12. Relative valuation is defined for factors as Horribly-Wrong-Endnote-12-Formula-1.jpg and for smart beta strategies as Horribly-Wrong-Endnote-12-Formula-2.jpg
13. The Nifty Fifty refers to 50 NYSE stocks—including stocks such as Xerox, IBM, Polaroid, Mattel, Avon, and Coca-Cola—proclaimed in the 1960s and 1970s to be so dominant in their industry and so reliable in their growth that they were deemed to be good investments at any valuation.
14. Cochrane (2011) first coined the term “zoo of new factors.” Jason Hsu appropriated and abbreviated this to factor zoo.

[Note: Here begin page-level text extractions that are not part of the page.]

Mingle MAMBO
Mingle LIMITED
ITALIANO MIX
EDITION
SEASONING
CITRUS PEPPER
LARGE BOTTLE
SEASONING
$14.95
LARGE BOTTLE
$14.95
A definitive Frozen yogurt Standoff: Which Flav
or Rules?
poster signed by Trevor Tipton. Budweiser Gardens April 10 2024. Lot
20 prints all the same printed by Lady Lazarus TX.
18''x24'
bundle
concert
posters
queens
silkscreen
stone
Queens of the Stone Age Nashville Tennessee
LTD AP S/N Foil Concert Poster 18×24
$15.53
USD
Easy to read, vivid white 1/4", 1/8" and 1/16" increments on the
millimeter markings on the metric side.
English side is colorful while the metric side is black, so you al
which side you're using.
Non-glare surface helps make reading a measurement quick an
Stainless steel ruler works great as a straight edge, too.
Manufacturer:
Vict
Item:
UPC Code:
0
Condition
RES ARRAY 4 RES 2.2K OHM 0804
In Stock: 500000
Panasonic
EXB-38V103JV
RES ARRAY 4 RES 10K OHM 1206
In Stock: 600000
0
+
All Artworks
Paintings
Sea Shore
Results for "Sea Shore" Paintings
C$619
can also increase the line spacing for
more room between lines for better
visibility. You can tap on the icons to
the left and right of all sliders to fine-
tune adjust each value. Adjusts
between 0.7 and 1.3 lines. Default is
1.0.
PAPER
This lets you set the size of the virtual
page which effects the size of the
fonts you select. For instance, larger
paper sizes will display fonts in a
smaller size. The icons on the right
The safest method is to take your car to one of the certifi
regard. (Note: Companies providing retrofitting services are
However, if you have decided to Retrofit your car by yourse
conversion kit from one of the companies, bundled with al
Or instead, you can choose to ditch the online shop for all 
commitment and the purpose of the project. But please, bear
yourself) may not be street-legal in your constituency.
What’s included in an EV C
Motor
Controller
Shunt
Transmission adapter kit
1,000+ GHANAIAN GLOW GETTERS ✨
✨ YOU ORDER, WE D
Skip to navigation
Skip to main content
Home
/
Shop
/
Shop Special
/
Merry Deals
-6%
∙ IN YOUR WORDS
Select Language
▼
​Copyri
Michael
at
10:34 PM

15. All of the results presented in this article ignore transaction costs. Investors interested in practically implementing these strategies should adjust excess return estimates for the trading costs associated with them. Novy-Marx and Velikov (2014) and Hsu et al. (forthcoming) estimate trading costs for the more common factors and find many associated with intensive trading, such as momentum, do not exhibit excess return after being adjusted for trading costs under an assumption of index-like implementation. To benefit from many of these factors, investors need access to index funds that can materially reduce transaction costs and access to fund managers who can materially reduce transaction costs through careful execution.